This is the first of a two-part series with survival expert Creek Stewart. Tomorrow, Creek will be sharing his tips on picking out the perfect survival knife. We’ll also be giving away a BlackBird SK5 — Creek’s primary survival knife — to one lucky reader along with two copies of his book. Scroll to the bottom of the article to learn how to enter.
“I like to live what I preach,” said 36-year-old survival instructor Creek Stewart across a cafeteria table at the Cobb Galleria during the 2013 Blade Show. “I don’t just put survival instructor on my resume.”
A few minutes of conversation with Stewart, who founded and operates Willow Haven Outdoor survival school in Indiana, quells any doubts about his survival chops.
The former Boy Scout turned survival guru and bestselling author rarely goes anywhere without his “Get Home Bag,” a pack full of items ranging from energy bars to a Leatherman that ensures he’ll get home safely if disaster strikes.
At the Blade Show, he was wearing a BlackBird SK5 in a leather sheath on his hip and also had a Leatherman and a Spyderco knife in tow.
But what makes Stewart stand out from the pack isn’t his gear, but his survival philosophy. It’s a blended approach, which he calls “prima-modern,” that utilizes both modern tools and primal survival skills to meet the four core basic needs: shelter, water, fire and food.
A Passion for the Outdoors
An Eagle Scout at 14, Stewart grew up on a farm and developed a strong appreciation for both nature and self-reliance skills at an early age. When he was in college, he wrote and self-published a guide on survival that he sold to the Boy Scouts. He began teaching survival courses at 21, but without a full time facility was limited to mostly one day courses in his area.
Then about 4 years ago, he purchased Willow Haven Outdoor, a 21-acre survival school replete with a 10,000 square foot lodge. Stewart now hosts 1-day and 3-day courses every year from May until November and said he serves a huge range of attendees, from 10-year-olds to 80-year-olds. The approach at Willow Haven is somewhere in the middle in terms of intensity and Stewart said he’s developing a niche for instructing families.

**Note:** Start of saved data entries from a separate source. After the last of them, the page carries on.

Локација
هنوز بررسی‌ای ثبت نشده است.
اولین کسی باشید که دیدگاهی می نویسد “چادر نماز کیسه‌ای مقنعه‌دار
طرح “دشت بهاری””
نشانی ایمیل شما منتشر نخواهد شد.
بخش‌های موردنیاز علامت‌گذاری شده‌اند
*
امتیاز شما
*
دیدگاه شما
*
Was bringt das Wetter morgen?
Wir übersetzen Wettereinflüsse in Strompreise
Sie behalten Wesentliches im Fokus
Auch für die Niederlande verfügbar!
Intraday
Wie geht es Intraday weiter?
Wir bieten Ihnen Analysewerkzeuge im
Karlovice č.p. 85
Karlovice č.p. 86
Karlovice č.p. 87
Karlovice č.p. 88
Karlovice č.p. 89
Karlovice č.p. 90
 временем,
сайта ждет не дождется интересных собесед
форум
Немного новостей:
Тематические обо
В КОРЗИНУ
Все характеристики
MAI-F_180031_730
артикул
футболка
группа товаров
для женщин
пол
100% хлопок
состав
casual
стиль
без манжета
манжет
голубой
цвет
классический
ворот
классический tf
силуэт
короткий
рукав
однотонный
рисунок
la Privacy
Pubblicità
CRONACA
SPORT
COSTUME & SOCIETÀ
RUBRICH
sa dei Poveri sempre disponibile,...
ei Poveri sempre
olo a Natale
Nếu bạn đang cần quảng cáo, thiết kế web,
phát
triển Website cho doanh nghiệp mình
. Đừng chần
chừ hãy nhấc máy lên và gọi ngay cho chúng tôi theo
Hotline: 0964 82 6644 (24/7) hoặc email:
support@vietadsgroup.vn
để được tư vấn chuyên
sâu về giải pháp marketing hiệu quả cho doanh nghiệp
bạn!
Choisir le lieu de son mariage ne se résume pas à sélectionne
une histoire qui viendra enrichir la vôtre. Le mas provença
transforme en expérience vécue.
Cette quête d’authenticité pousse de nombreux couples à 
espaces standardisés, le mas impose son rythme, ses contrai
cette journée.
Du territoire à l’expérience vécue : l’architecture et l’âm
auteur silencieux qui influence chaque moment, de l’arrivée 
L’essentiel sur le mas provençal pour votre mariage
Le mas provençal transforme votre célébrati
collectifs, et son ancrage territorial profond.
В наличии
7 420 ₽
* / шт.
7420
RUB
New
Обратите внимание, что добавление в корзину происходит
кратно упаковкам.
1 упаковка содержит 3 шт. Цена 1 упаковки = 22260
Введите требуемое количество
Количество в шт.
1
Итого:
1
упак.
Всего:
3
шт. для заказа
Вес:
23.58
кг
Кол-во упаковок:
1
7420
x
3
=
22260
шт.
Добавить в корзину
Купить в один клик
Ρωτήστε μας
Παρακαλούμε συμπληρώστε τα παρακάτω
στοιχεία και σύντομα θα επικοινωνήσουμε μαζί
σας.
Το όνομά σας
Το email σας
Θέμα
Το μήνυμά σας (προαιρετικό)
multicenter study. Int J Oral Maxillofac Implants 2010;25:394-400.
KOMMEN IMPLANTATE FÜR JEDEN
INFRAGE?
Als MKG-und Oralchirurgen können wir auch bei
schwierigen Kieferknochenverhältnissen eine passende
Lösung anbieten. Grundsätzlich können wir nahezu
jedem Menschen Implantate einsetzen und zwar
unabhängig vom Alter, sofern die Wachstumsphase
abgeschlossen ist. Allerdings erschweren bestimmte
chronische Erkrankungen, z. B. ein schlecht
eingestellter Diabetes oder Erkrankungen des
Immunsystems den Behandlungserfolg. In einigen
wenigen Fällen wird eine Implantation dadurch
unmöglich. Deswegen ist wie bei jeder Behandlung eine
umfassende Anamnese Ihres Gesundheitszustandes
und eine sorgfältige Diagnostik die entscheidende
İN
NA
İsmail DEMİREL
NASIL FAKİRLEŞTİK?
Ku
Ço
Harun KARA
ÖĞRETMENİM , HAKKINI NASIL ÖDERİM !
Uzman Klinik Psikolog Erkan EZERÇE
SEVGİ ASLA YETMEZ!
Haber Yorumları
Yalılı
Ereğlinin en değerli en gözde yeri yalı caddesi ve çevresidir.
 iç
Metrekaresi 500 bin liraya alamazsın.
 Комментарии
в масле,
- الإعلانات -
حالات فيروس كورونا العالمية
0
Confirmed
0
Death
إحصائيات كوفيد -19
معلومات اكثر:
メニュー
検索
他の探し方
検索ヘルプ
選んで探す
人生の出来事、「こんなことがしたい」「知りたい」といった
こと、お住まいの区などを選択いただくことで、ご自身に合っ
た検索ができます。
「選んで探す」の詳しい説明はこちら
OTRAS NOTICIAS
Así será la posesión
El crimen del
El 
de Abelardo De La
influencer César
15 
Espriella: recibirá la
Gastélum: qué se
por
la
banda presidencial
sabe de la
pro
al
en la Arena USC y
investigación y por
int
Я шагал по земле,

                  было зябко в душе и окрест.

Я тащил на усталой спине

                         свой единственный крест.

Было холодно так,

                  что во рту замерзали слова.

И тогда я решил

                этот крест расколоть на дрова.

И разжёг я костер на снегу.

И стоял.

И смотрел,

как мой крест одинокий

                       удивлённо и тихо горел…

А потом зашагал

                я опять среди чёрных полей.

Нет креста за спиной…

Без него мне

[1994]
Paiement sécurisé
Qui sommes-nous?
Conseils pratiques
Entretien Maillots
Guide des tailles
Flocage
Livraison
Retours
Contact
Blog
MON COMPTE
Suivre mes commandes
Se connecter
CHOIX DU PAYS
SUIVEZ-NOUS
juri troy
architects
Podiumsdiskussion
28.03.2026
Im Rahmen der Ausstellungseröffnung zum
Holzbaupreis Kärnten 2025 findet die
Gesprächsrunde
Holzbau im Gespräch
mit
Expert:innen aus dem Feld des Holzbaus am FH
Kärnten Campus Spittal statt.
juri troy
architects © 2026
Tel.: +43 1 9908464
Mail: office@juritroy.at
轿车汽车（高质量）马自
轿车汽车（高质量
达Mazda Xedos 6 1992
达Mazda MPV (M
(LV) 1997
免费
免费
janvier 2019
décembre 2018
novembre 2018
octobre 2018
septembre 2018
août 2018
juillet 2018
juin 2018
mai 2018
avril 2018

“There’s one extreme where people come to a survival course and expect to strip down to a leather thong and only take their knife into the woods with them for seven days and starve, then there’s the classroom survival stuff — we’re perfectly in the middle,” he said.
In a typical class, students will receive hands on instruction to learn between three to five survival skills from each of the core four survival areas.
In addition to teaching, Stewart has also taken his survival skills to the literary world. He recently published the Unofficial Hunger Games Wilderness Survival Guide, which provides step-by-step instructions on how to perform many of the survival skills utilized by characters in the “Hunger Games.”